Project Mission
Managing large-scale software development and the understanding of large software systems present many research opportunities for information visualization. How can visualization help understand the relationship betweeen the communication between developers and the evolution of the source code? Furthermore, program comprehension is key to software maintenance. How can visualization help understand programs in a way not complicated by scale and contextuality?
Publications
StarGate: An Author-Centric Approach to Software Project Visualization
Technical Report
With the success of open source software projects, such as Apache and Mozilla, comes the opportunity to study the development process. In this paper, we present StarGate: a novel system for visualizing software projects. Whereas previous software project visualizations concentrated mainly on the source code changes, we literally place the developers in the center of our design. Developers are grouped visually into clusters corresponding to the areas of the file repository they work on the most. Connections are drawn between people who communicate via email. The changes to the repository are also displayed. With StarGate, it is easy to look beyond the source code and see trends in developer activity. The system can be used by anyone interested in the project, but it especially benefits project managers, project novices and software engineering researchers. The StarGate construct can be used to visualize not only software projects, but also music catalogues, online forums, and generally any complex system that features a network connected to a hierarchy.
Visualizing Social Interaction in Open Source Software Projects
Proceedings of the Asia-Pacific Symposium on Visualization
Open source software projects such as Apache and Mozilla present an opportunity for information visualization. Since these projects typically require collaboration between developers located far apart, the amount of electronic communication between them is large. Our goal is to apply information visualization techniques to assist software engineering scientists and project managers with analyzing the data. We present a visualization technique that provides an intuitive, time-series, interactive summary view of the the social groups that form, evolve and vanish during the entire lifetime of the project. This visualization helps software engineering researchers understand the organization, structure, and evolution of the communication and collaboration activities of a large, complex software project.
Visualizing the Eclipse Bug Data
We have created a simple treemap visualization of the Saarland University Eclipse bug data.
Stable, Flexible, Peephole Pretty-Printing
(submitted for publication)
Pretty-printers reduce the time programmers spend reading and understanding code. Pretty-printers found in modern development environments are hand crafted for responsiveness, an imperative property for interactive environments. However, these pretty-printers are language specific, tightly integrated into development environments, and have limited customizability. The literature describes how to generate pretty-printers that are customizable and reusable, and that are make efficient use of the presentation space. However, these pretty-printers only provide a global rendering capacity, i.e., they can only render entire files. This reduces responsiveness, preventing their use in modern development environments. We present a flexible, stable, peephole-efficient pretty-printing algorithm for generated pretty-printers. It is flexible in that it is capable of screen-optimized layouts, and also supports fisheye views. The algorithm is peephole-efficient, in that it performs work proportional to the size of the visible window and not the size of the entire file. Finally, the algorithm is stable, in that the rendered view is identical to that which would be produced by formatting the entire file.

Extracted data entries
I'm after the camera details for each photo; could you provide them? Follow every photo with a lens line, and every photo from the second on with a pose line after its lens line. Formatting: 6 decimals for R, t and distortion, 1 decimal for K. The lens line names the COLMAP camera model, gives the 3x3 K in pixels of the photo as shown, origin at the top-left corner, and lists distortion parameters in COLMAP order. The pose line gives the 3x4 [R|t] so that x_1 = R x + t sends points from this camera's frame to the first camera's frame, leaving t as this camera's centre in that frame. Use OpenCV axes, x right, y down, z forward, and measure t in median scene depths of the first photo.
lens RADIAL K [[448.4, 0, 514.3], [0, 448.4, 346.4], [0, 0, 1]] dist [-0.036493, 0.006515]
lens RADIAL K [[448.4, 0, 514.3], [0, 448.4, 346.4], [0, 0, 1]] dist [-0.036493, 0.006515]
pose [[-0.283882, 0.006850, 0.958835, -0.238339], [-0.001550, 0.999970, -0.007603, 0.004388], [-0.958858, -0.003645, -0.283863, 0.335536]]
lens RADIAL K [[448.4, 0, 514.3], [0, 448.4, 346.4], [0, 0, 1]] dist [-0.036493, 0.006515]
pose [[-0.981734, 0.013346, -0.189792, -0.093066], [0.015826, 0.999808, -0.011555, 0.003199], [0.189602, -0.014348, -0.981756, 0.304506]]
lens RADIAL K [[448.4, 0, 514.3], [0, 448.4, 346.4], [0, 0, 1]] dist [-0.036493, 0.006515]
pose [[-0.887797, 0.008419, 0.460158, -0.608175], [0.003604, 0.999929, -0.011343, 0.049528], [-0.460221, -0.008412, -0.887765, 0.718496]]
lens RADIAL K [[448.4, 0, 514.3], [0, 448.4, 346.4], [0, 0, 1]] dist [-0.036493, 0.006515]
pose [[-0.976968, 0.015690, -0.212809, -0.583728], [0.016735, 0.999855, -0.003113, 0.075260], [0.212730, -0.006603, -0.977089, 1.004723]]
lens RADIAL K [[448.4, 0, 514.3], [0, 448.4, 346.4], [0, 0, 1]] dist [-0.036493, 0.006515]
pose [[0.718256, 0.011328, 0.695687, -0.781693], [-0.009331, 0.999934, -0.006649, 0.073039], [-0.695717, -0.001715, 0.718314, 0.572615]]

:: PROMPT A ::
On the project page, what are developers grouped into in StarGate?
:: PROMPT B ::
Transcribe the part of the project page that opens with the words "Project Mission" and closes with "scale and contextuality?".
The rows above are separate material, apart from the project page.

:: WRITTEN SOLUTION A ::
They are grouped visually into clusters corresponding to the areas of the file repository they work on the most.

:: WRITTEN SOLUTION B ::
Project Mission
Managing large-scale software development and the understanding of large software systems present many research opportunities for information visualization. How can visualization help understand the relationship betweeen the communication between developers and the evolution of the source code? Furthermore, program comprehension is key to software maintenance. How can visualization help understand programs in a way not complicated by scale and contextuality?